Sheraton Grand Mirage Resort Gold Coast was officially sold on Friday 3 November, 2023, with the Star receiving in the region of A$60m in net proceeds from the sale.
Australian Wattle Development purchased the Sheraton Grand Mirage Resort Gold Coast in a A$140m deal alongside Hong Kong-based partners Chow Tai Fook Enterprises and Far East Consortium in January 2017.
Last month, the operator, which recently detailed a comprehensive refinancing and capital restructure initiative, vowed to learn the lessons from the past amid a proclamation that 2023 “will be remembered as a watershed year” for the company.
The comments were made by David Foster, Chair and Independent Non-Executive Director, in the operator’s latest annual report, following a series of regulatory run-ins that have blighted the Australian casino industry.
In September 2021, the then Independent Liquor and Gaming Authority, now the NSW Independent Casino Commission, appointed Adam Bell SC to conduct a review of The Star.
The main goal was to assess its suitability to hold and be associated with a casino licence in the region, including compliance with its regulatory and legal obligations.
In September 2022, an unsuitability verdict was issued, with “many governance, risk management and cultural failings” reported as being discovered, with Star also found to have treated the state regulator “with disdain” and having delivered “deceptive” communications in the past.
This was followed by a similar ruling some time later within the group’s home market of Queensland, with Star subsequently hit with a pair of A$100m penalty packages as well as a number of remediation orders.
Further regulatory issues have seen the operator become subject of enforcement action from Australia’s financial watchdog AUSTRAC, and counting four class action lawsuits being levelled against the group.
Last month, Star revealed that it had swung to a huge A$2.43bn statutory net loss for the 12 months ending June 30, 2023, as the numerous challenges encountered across recent times continue to take their toll on the company.

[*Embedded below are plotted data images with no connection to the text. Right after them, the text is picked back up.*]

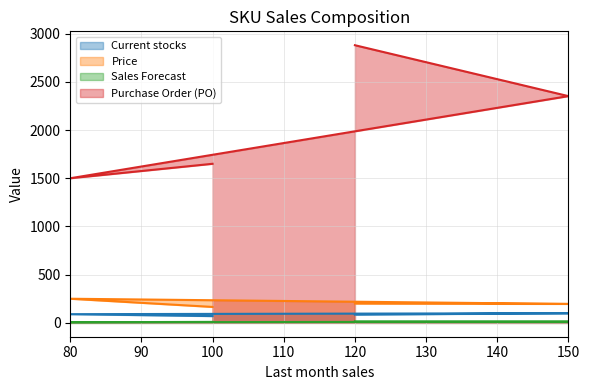

Which series has the largest total across all categories?

Purchase Order (PO)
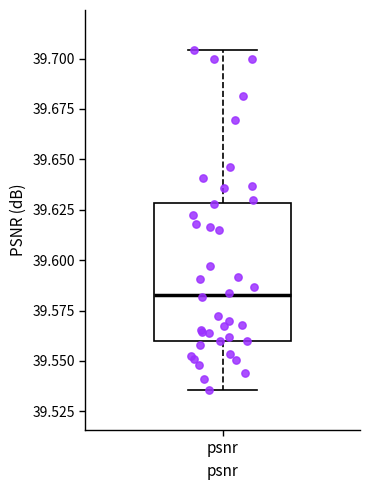

Read this box plot against the y-axis: the position of the median line, the range covered by the box, and the ends of both whiskers. The values are not printed on the chart, so give them approximately, as read against the axis.

median 39.585, box 39.560 to 39.630, whiskers 39.535 to 39.705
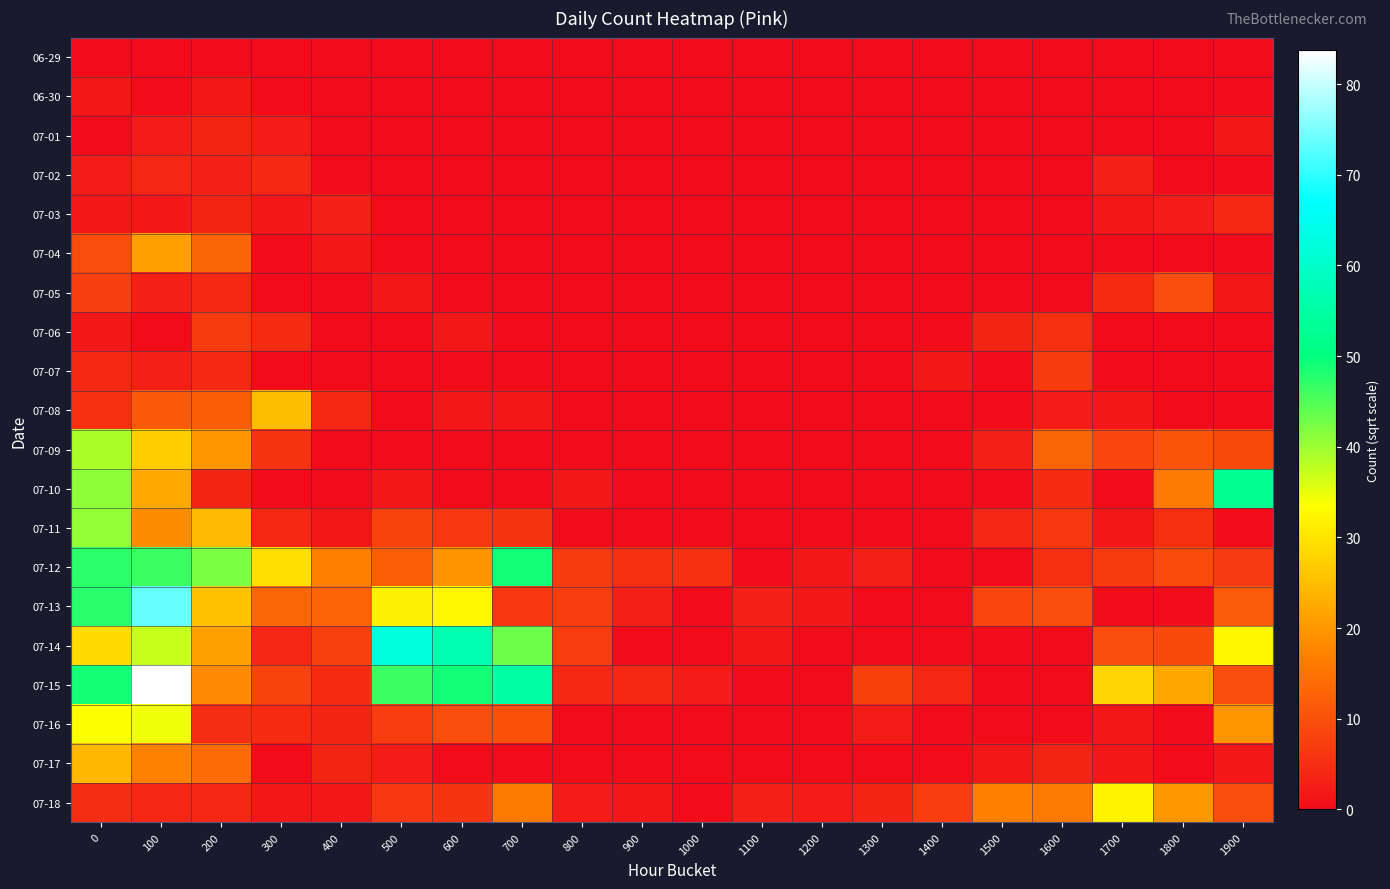

At how many categories does at least one series exceed 12?

13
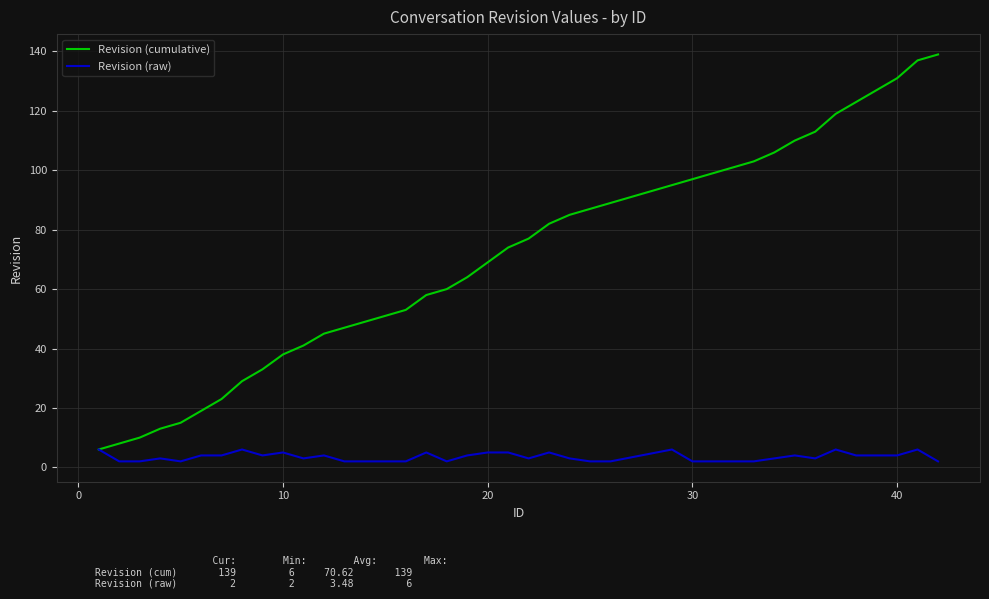

What is the greatest value displayed?

139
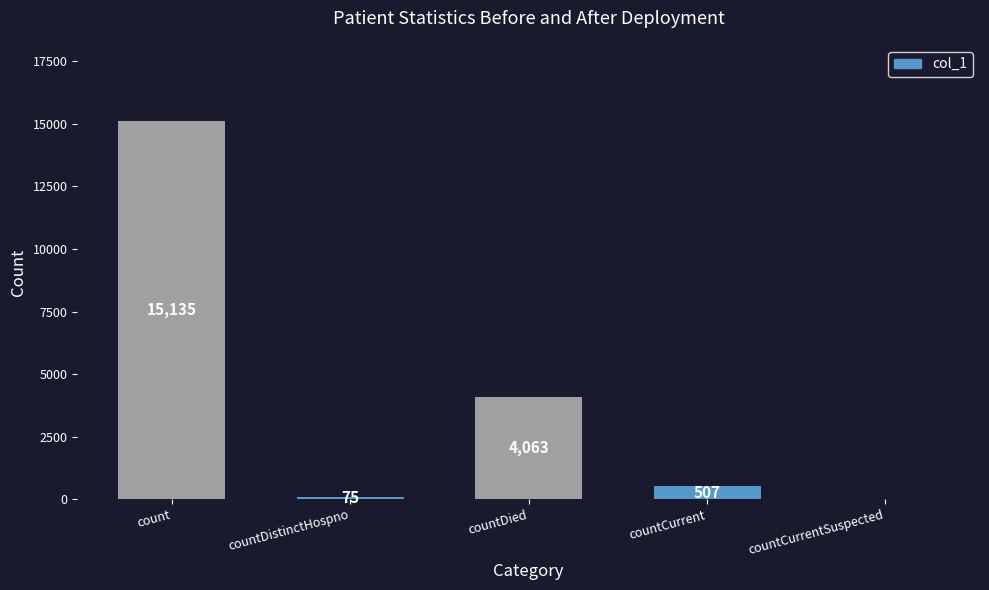

Reading left to right, what are all the values shown in this chart?

count=15135	countDistinctHospno=75	countDied=4063	countCurrent=507	countCurrentSuspected=0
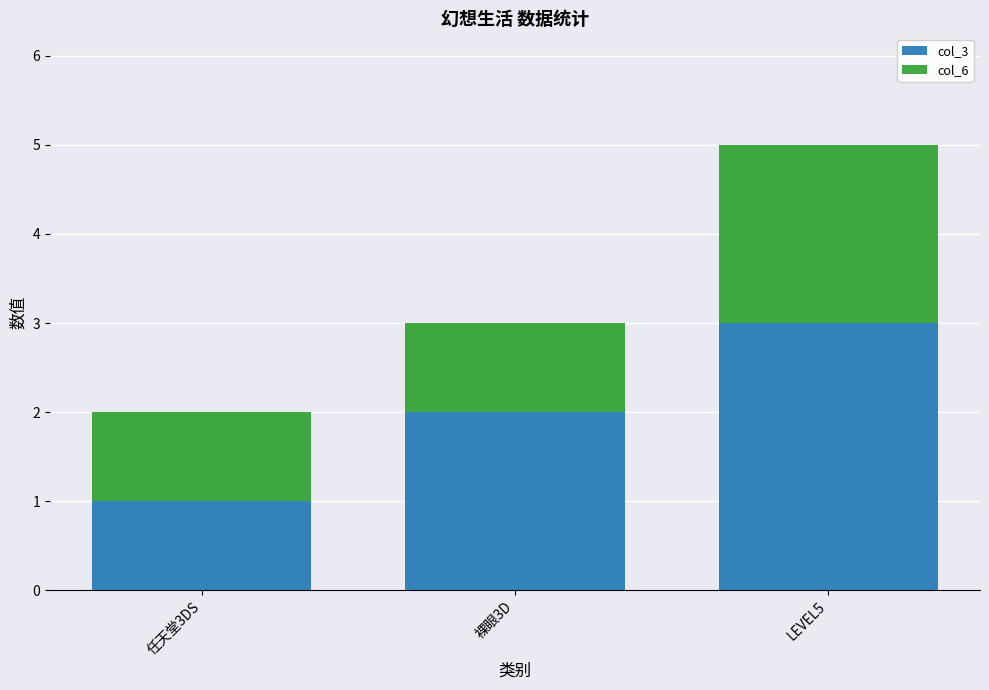

Reading left to right, transcribe the values for col_3.

任天堂3DS=1	裸眼3D=2	LEVEL5=3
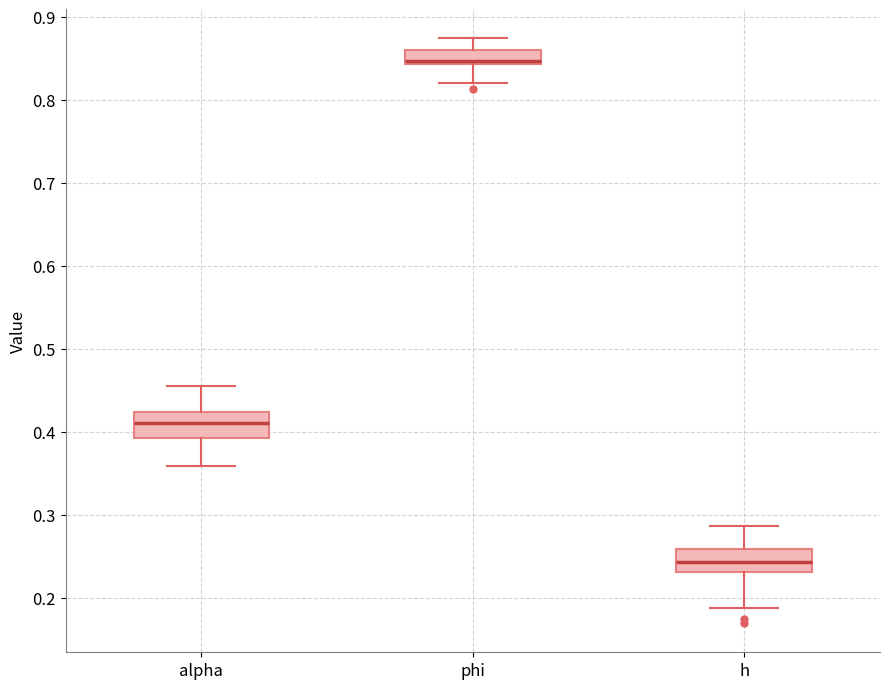

Reading left to right, read every box against the y-axis: the position of its median line, the range the box covers, and the ends of its whiskers. The values are not printed on the chart, so give them approximately, as read against the axis.

alpha: median 0.41, box 0.39 to 0.42, whiskers 0.36 to 0.46
phi: median 0.85, box 0.84 to 0.86, whiskers 0.82 to 0.87
h: median 0.24, box 0.23 to 0.26, whiskers 0.19 to 0.29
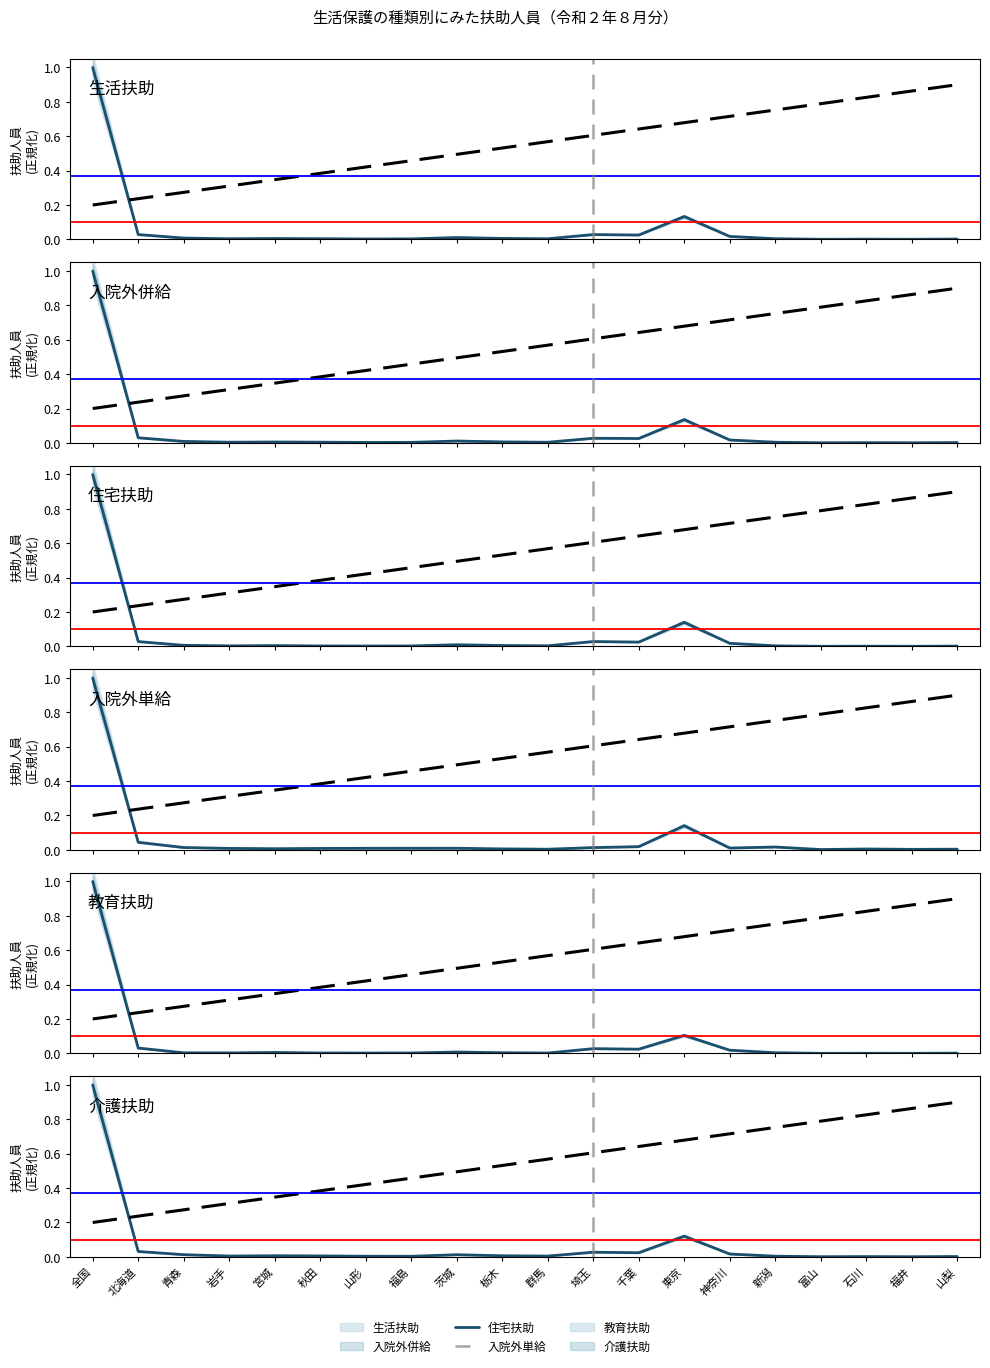

Reading left to right, what are all the values shown in this chart?

生活扶助: 全国=1.0	北海道=0.0	青森=0.0	岩手=0.0	宮城=0.0	秋田=0.0	山形=0.0	福島=0.0	茨城=0.0	栃木=0.0	群馬=0.0	埼玉=0.0	千葉=0.0	東京=0.1	神奈川=0.0	新潟=0.0	富山=0.0	石川=0.0	福井=0.0	山梨=0.0
入院外併給: 全国=1.0	北海道=0.0	青森=0.0	岩手=0.0	宮城=0.0	秋田=0.0	山形=0.0	福島=0.0	茨城=0.0	栃木=0.0	群馬=0.0	埼玉=0.0	千葉=0.0	東京=0.1	神奈川=0.0	新潟=0.0	富山=0.0	石川=0.0	福井=0.0	山梨=0.0
住宅扶助: 全国=1.0	北海道=0.0	青森=0.0	岩手=0.0	宮城=0.0	秋田=0.0	山形=0.0	福島=0.0	茨城=0.0	栃木=0.0	群馬=0.0	埼玉=0.0	千葉=0.0	東京=0.1	神奈川=0.0	新潟=0.0	富山=0.0	石川=0.0	福井=0.0	山梨=0.0
入院外単給: 全国=1.0	北海道=0.0	青森=0.0	岩手=0.0	宮城=0.0	秋田=0.0	山形=0.0	福島=0.0	茨城=0.0	栃木=0.0	群馬=0.0	埼玉=0.0	千葉=0.0	東京=0.1	神奈川=0.0	新潟=0.0	富山=0.0	石川=0.0	福井=0.0	山梨=0.0
教育扶助: 全国=1.0	北海道=0.0	青森=0.0	岩手=0.0	宮城=0.0	秋田=0.0	山形=0.0	福島=0.0	茨城=0.0	栃木=0.0	群馬=0.0	埼玉=0.0	千葉=0.0	東京=0.1	神奈川=0.0	新潟=0.0	富山=0.0	石川=0.0	福井=0.0	山梨=0.0
介護扶助: 全国=1.0	北海道=0.0	青森=0.0	岩手=0.0	宮城=0.0	秋田=0.0	山形=0.0	福島=0.0	茨城=0.0	栃木=0.0	群馬=0.0	埼玉=0.0	千葉=0.0	東京=0.1	神奈川=0.0	新潟=0.0	富山=0.0	石川=0.0	福井=0.0	山梨=0.0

This figure included A$2.82bn of significant items that comprise a non-cash impairment of The Star Sydney, The Star Gold Coast and Treasury (A$2.17bn), debt restructuring costs (A$54m) and redundancy costs (A$16m).
Furthermore, A$593m in ongoing regulatory and legal costs includes NICC and OLGR fines, AUSTRAC civil proceedings, unpaid NSW casino duty and costs associated with ongoing regulatory reviews.